> **WORK TO COMPLETE**
Write out all of the records exactly once more and skip the images.

> **ENTRIES SUPPLIED**

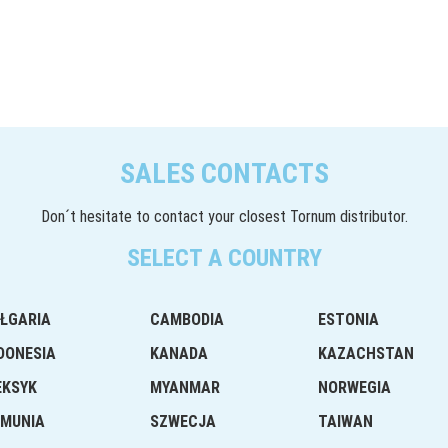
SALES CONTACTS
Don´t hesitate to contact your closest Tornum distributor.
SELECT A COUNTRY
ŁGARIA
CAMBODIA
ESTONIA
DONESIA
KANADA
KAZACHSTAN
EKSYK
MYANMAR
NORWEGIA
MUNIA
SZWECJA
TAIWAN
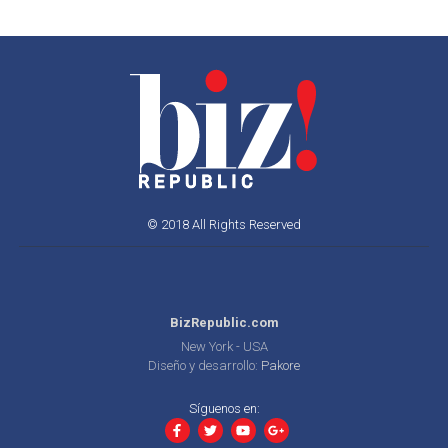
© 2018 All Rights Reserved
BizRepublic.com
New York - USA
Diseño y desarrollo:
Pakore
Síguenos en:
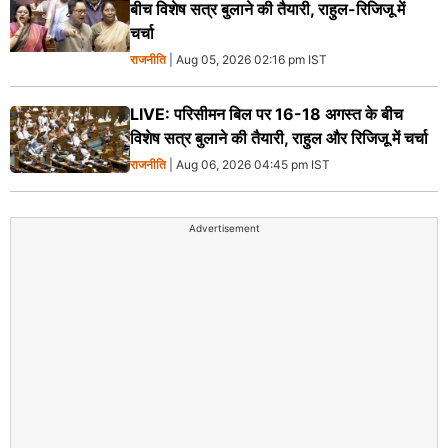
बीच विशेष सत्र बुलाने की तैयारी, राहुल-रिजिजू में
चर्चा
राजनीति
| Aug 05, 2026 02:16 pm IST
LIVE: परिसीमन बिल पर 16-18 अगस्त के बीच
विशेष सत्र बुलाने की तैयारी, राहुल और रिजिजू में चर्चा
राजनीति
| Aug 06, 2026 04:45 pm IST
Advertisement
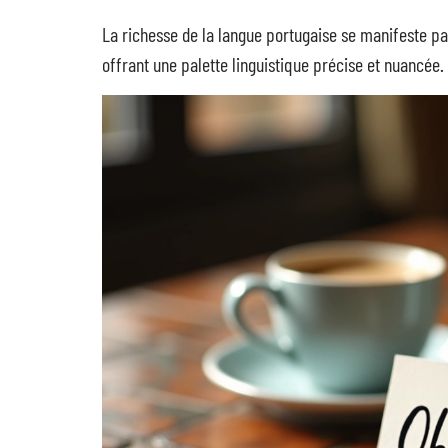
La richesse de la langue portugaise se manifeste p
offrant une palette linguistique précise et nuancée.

> **YOUR RESPONSE**
SALES CONTACTS
Don´t hesitate to contact your closest Tornum distributor.
SELECT A COUNTRY
ŁGARIA
CAMBODIA
ESTONIA
DONESIA
KANADA
KAZACHSTAN
EKSYK
MYANMAR
NORWEGIA
MUNIA
SZWECJA
TAIWAN
© 2018 All Rights Reserved
BizRepublic.com
New York - USA
Diseño y desarrollo:
Pakore
Síguenos en:
बीच विशेष सत्र बुलाने की तैयारी, राहुल-रिजिजू में
चर्चा
राजनीति
| Aug 05, 2026 02:16 pm IST
LIVE: परिसीमन बिल पर 16-18 अगस्त के बीच
विशेष सत्र बुलाने की तैयारी, राहुल और रिजिजू में चर्चा
राजनीति
| Aug 06, 2026 04:45 pm IST
Advertisement
La richesse de la langue portugaise se manifeste p
offrant une palette linguistique précise et nuancée.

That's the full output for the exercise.